GOB 40 – The No Show Man
A week or two back I looked out to see seven Ring-necked Parakeets on my washing line. They may not belong in the UK, but they certainly belong on my washing line. We hang out apples for them; clothes have to hang out on radiators.
One male was biting lumps out of an apple. He was also biting lumps out of any other parakeet that tried to eat his apples. This alpha male had his soft side. Alf was feeding chunks of apple to Annie, the next parakeet in line.
Generally parrots are fastidious eaters; they nibble at what they bite off and shed the peel as deftly as a surgeon’s scalpel shaves an Adam’s apple in a gender re-assignment operation. Beneath the apples the tiny peel pieces pile up on the paving.
Doves are only one step below parrots on the phylogenetic scale. They too can find a living in a vast variety of habitats. Doves, however, lack charisma. Parrots look clever and alert. Doves look dopy and dozy. The doves sort through the peel pile hoping that a decent bit of apple flesh may have dropped from the parrots’ table.
Alf took his eye off the ball and Bill tried to oust him from the apples. All hell broke loose as Alf pecked at Bill, Bill flew back into Charlie and Betty and the whole troop took off in all directions.
Dozy Doves are so successful because they freak out at anything that might be a predator. When the parrots scattered the spooked doves panicked.
They too flew every which way, but one way was the window of the garden shed. Dicky, the doziest dove, left a perfect outline on the glass in dove dust. He sat a while, dazed in the dianthus, blinking before shaking his head, ruffling his feathers and flying off.
I’ve always considered myself more parrot than pigeon. I feel at home in an Indian woodland and I don’t eat meat. Now I’m not so sure.

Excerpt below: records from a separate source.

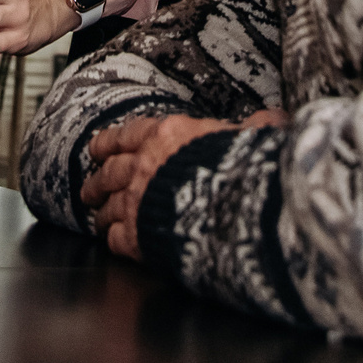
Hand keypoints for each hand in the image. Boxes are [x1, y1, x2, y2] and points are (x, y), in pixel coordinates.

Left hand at [78, 109, 286, 258]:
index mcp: (169, 135)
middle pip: (109, 172)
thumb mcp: (253, 139)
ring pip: (107, 206)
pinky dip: (112, 239)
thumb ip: (256, 129)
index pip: (127, 135)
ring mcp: (137, 201)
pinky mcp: (137, 236)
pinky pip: (115, 238)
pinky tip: (114, 242)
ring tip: (97, 218)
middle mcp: (145, 165)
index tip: (97, 148)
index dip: (108, 143)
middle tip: (90, 189)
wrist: (241, 212)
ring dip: (100, 212)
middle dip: (97, 181)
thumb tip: (273, 120)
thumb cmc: (248, 172)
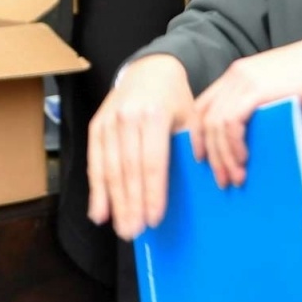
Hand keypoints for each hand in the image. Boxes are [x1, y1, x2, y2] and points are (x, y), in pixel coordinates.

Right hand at [87, 54, 194, 239]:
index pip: (153, 161)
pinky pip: (95, 161)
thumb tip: (207, 171)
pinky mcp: (96, 125)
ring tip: (121, 227)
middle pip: (129, 169)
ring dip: (114, 202)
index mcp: (155, 114)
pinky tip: (99, 211)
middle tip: (134, 232)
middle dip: (131, 203)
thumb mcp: (193, 113)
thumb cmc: (175, 98)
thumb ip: (197, 141)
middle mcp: (128, 117)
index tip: (154, 218)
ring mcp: (109, 121)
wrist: (149, 69)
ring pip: (109, 168)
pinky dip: (96, 188)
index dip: (152, 192)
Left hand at [190, 37, 301, 189]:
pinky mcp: (255, 88)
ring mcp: (243, 80)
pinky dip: (234, 144)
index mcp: (237, 75)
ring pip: (216, 124)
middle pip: (206, 118)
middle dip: (212, 154)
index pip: (203, 106)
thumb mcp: (276, 93)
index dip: (198, 133)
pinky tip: (244, 158)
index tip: (201, 157)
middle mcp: (235, 76)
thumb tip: (253, 144)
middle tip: (222, 179)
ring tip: (236, 176)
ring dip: (224, 155)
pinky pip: (232, 121)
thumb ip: (261, 111)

We stayed in a hotel by the airport to catch the early flight. I rose early and purred in the warm water of the shower. There was a seemingly predatory incident when the shower suddenly went cold then boiled a split second later. I leapt away and crashed into the tiles leaving a perfect outline in Bo suds. My head sought out and found the only available danger – the sharp corner of the toiletry basket. I slumped some seconds. I slipped down the rabbit hole then out into the light barely retaining consciousness. I exited the cubicle.
The warm water running down my face wasn’t! It was a red liquid better kept inside my inner tubes. I awkwardly dried myself while clamping a towel to my throbbing head. Despite my improvised pressure bandage the gore gushed on. I felt a momentary pang of regret for the laundry, as the pristine white was painted pink.
I pulled on my pants and rang reception asking for a sticking plaster.
A response team arrived at my door armed with bright blue first aid. I took a handful. An ambulance was offered and declined. A concussion discussion followed.
This year has been the worst in my life including bereavement too painful to share. It has left me emotionally fragile. Maybe the physical trauma was worse than I thought, maybe it was the fragility, but I could not stop shaking, like a frightened bird in the hand.
I spent some hours with a blue cross on my forehead… either a target for poking fun at, or a heavily discounted item in the department store sale. Maggie opined that the gash needed stitching. I’ve seen her sew up a skirt hem as even as a pot-holed road. I declined the offer.
Now I look like Harry Potter’s Half Brother with a gash in my forehead marking me out as the survivor of a freak shower accident. I’ve looked at the statistics for accidents in the home. Shower hospitalisations are almost as common as bizarre trousers incidents, which are surprisingly close to the top of the list.
We missed the flight; we lost the fare money and the cost of the hotels in Scotland. More important I’ve probably lost friends. I’ve certainly lost face; figuratively and literally.
I went from a showman to the no-show man because I am a dozy dove not a clever boy.
When I got home two swifts screamed over my house and flew north dragging the season with them. One swallow may not make a summer, but one swift will do it.